| > The biggest thing [...] is its universal nature: being able to write an application once that runs everywhere without modification. The same was said about Java, although on a slightly different axis. It never
really worked, and similarly, it doesn't work this way with JavaScript. And your point of view is very, very narrow: only web applications. There are
plenty of other applications of programming that have nothing to do with web
development, barring semi-statically displaying some results. For those
applications, JavaScript is a very bad fit. > A massive, diverse, and vibrant community. The same that produced tons of abandoned libraries, probably even more than
lay abandoned in CPAN, which is much, much older and more mature. It's not
a sign of a healthy community. Also, your glorious React didn't exist three years ago. Why should I expect it
to be still developed three years from now? It doesn't sound like a very
transferrable skill. > Getting Rid of `this' > [...] purely-functional programming is becoming more popular in JavaScript. Why not learn functional programming language for functional programming? It's
not like JavaScript could do even decently. Just throwing bunch of functions
to other functions is not quite functional programming yet; there's much more
in this paradigm. And one has to go way, way out of his way to use this
paradigm for real in JavaScript. And so on. Overall, it's better to spend time learning several different
languages of different levels and paradigms than to try to fit round peg in
a square hole with JavaScript. JavaScript should be approached only after
already learning three or four other general purpose languages (and twice as
many DSLs, like make or SQL). |
I talked about native mobile applications as well.
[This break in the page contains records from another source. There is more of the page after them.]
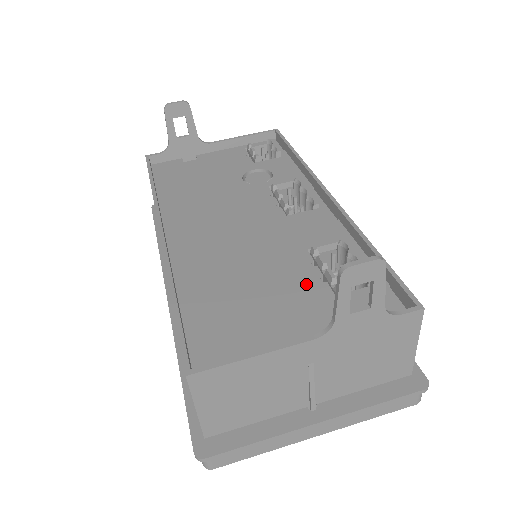
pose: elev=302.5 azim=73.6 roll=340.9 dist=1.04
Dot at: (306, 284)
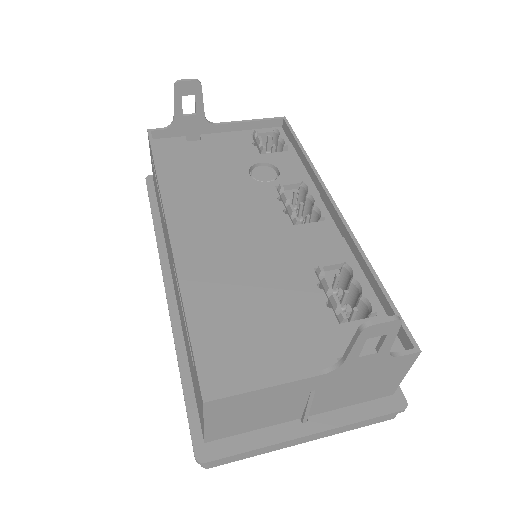
Dot at: (312, 308)
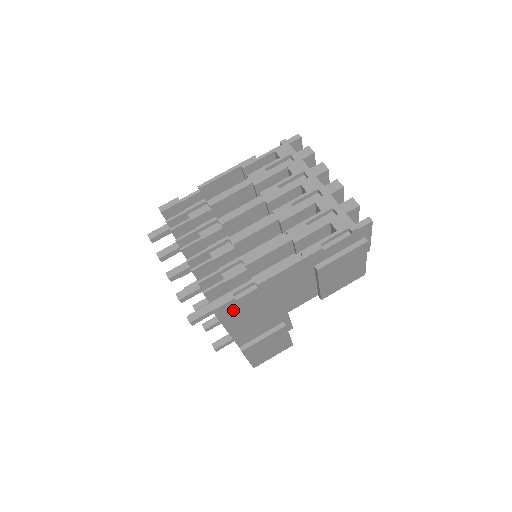
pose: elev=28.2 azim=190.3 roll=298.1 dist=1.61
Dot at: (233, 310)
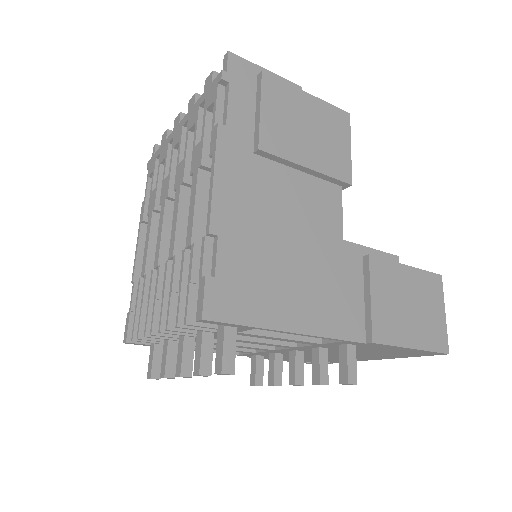
Dot at: (240, 295)
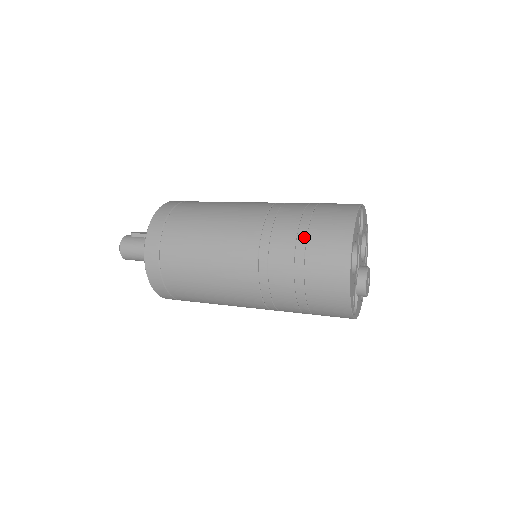
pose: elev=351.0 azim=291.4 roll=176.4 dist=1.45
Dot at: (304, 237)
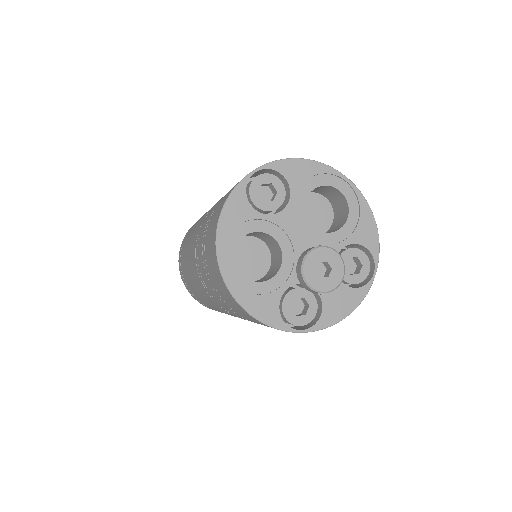
Dot at: (204, 250)
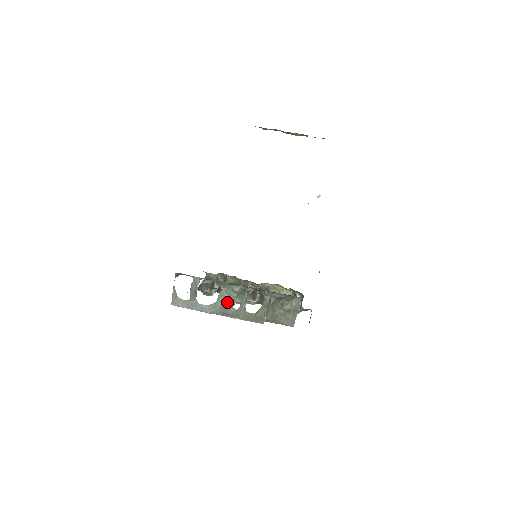
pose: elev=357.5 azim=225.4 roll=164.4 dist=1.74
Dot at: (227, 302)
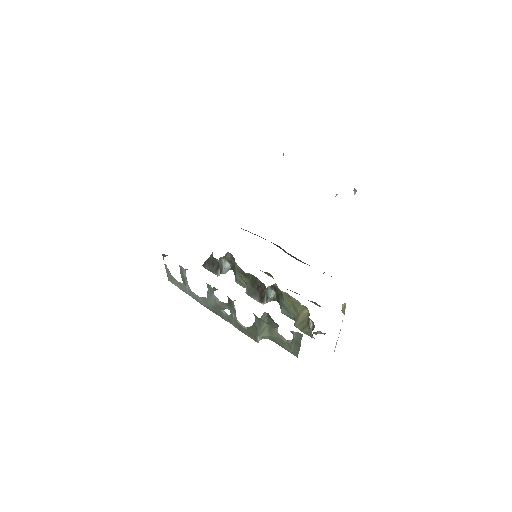
Dot at: (216, 304)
> Also, your glorious React didn't exist three years ago. Why should I expect it to be still developed three years from now? It doesn't sound like a very transferrable skill.
Facebook is dogfooding React in a way not seen in other libraries in use on the web. Sure, Google uses Angular here and there, but nowhere near to the extent that Facebook uses React -- both on the web and native mobile.
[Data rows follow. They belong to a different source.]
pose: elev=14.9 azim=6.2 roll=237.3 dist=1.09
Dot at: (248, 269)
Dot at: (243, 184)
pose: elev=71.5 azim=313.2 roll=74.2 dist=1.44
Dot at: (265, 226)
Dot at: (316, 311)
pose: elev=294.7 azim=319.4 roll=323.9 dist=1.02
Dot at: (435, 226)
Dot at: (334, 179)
> Why not learn functional programming language for functional programming?
That's not really the point I was trying to make. JavaScript is already widely adopted on millions of devices. I can deploy functional JavaScript anywhere.
> And one has to go way, way out of his way to use this paradigm for real in JavaScript.
I mentioned libraries that encourage this paradigm. Including lodash-fp which makes a point of making everything in lodash auto-curried, iteratee-first, and data-last.